Field day at West Windsor-Plainsboro High School South draws students who do not normally interact

By: Nick Norlen
   WEST WINDSOR — Friday was the first time West Windsor-Plainsboro High School South senior Ben Rose had participated in the school’s annual Unity Day.
   He said he got involved because he had heard good things.
   "It’s with all grades and random people, so you make new friends," he said. "And I’m always up for a good game of capture the flag."
   And who isn’t?
   Maybe that’s why the event — designed as a field day to bring together students of different backgrounds — is in its seventh year.
   But according to participants, it’s something more.
   Former High School South student Warren Schaeffer, now 22 and attending Rider University, founded the event.
   He was back Friday — as he is every year — to see what has become of his idea.
   "I’m proud to say it’s my legacy," he said. "I definitely hope it continues and I’m going to be here every year it comes."
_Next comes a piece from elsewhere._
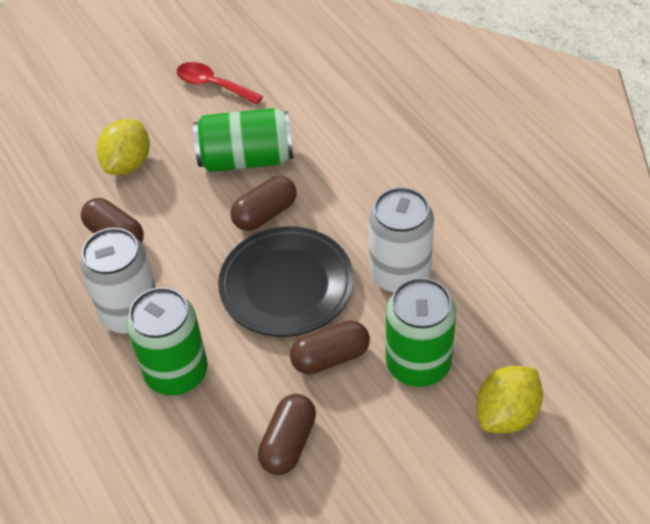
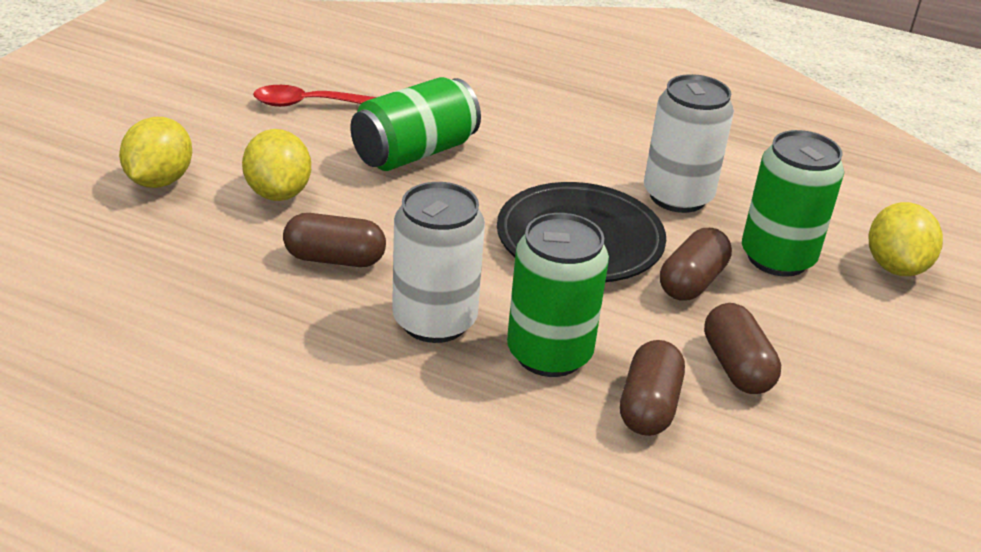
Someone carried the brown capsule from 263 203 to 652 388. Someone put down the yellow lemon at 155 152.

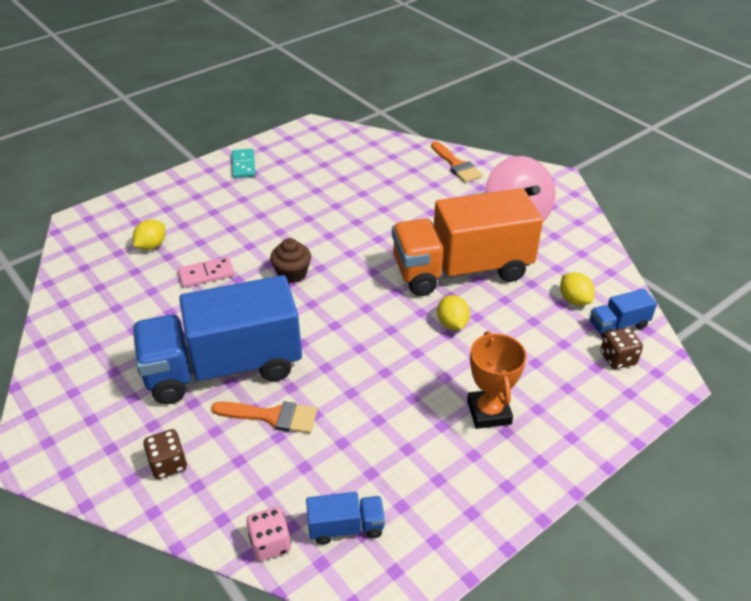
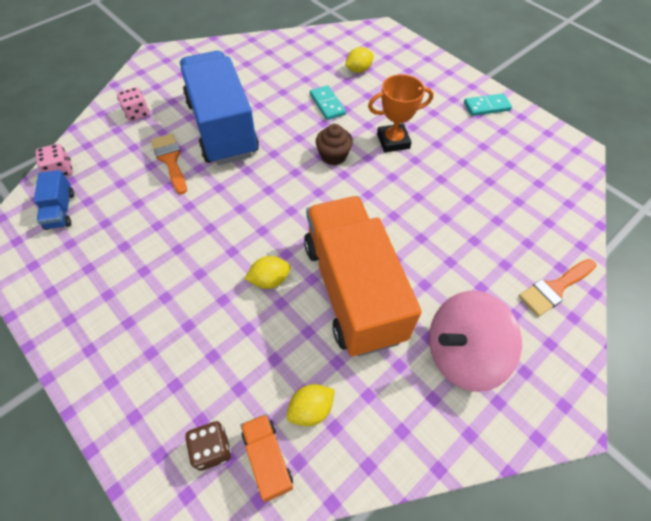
Someone rotated the yellow lemon at 149 235 by 60 degrees counterclockwise. Someone repainted the brown dice at 165 454, which became the pink dice at 133 104. Someone repainted the pink domino at 206 272, which became the turquoise domino at 328 102. Someone rotated the orange brush at 264 417 by 150 degrees clockwise. Someone carried the orange trophy from 497 380 to 400 113. Someone repainted the blue truck at 623 313, which became the orange truck at 267 458.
   Mr. Schaeffer, who was part of the school’s special needs program at the time, said he started the event to overcome "the stigma and misconceptions" of students who are different.
   He said he thought of the day was a way of "giving the so-called mainstream students a look of what we have to go though on a daily basis, and so they could get an understanding of how to learn to get to know one another and work together and hopefully maybe become friends."
   Seven years later, organizers now work to involve students from different "academic backgrounds, social backgrounds, and physical backgrounds," said event advisor Stacy Gasper, a special services teacher at the school.
   Ms. Gasper said that although diversity is celebrated as an important concept in schools, Mr. Schaeffer’s idea gave the students a chance to experience it on a tangible level.
   "It seems like such a simple idea, but the first step is getting people together," she said. "We’re trying to get them not really to recognize — because I think they do recognize — the diversity, but to remind them how important it is to not only appreciate the differences, but to celebrate the similarities."
   Event advisor Caryn Vlassenko, a High School South math teacher, said more students — approximately 275 — were involved this year than any other.
   She explained that students are recommended by teachers and then given invitations to participate.
   "We don’t just tell them to recommend the kids who are necessarily the leaders in the school," she said. "What I’ve noticed here is that a lot of unlikely people emerge as the leaders."
   In the same way, she said the day gives students who don’t normally interact an excuse to get together — and hopefully see each other as more than one of the many labels students sometimes live with in high school.
   "I just think it’s a great program to have kids working with each other and building those relationships that they can’t do in the classroom," she said. "They meet people that they may not meet inside the school."
   Kelly Fischer, a junior at High School South, has been involved all three of her years at the school.
   "It’s something I really believe in because my family has a lot of special needs people, and this is trying to break the mold between people of different learning abilities, different cultures — just being different," she said. "And it’s supposed to merge us all together and make us one and everything."
   Mr. Schaeffer said he has seen the proof that it works: Kids from different backgrounds becoming friends after the day is over.
   "They want to get to know them more on a personal level," he said.
   And when that happens, their various differences become irrelevant, he said.
   "It doesn’t really matter," he said.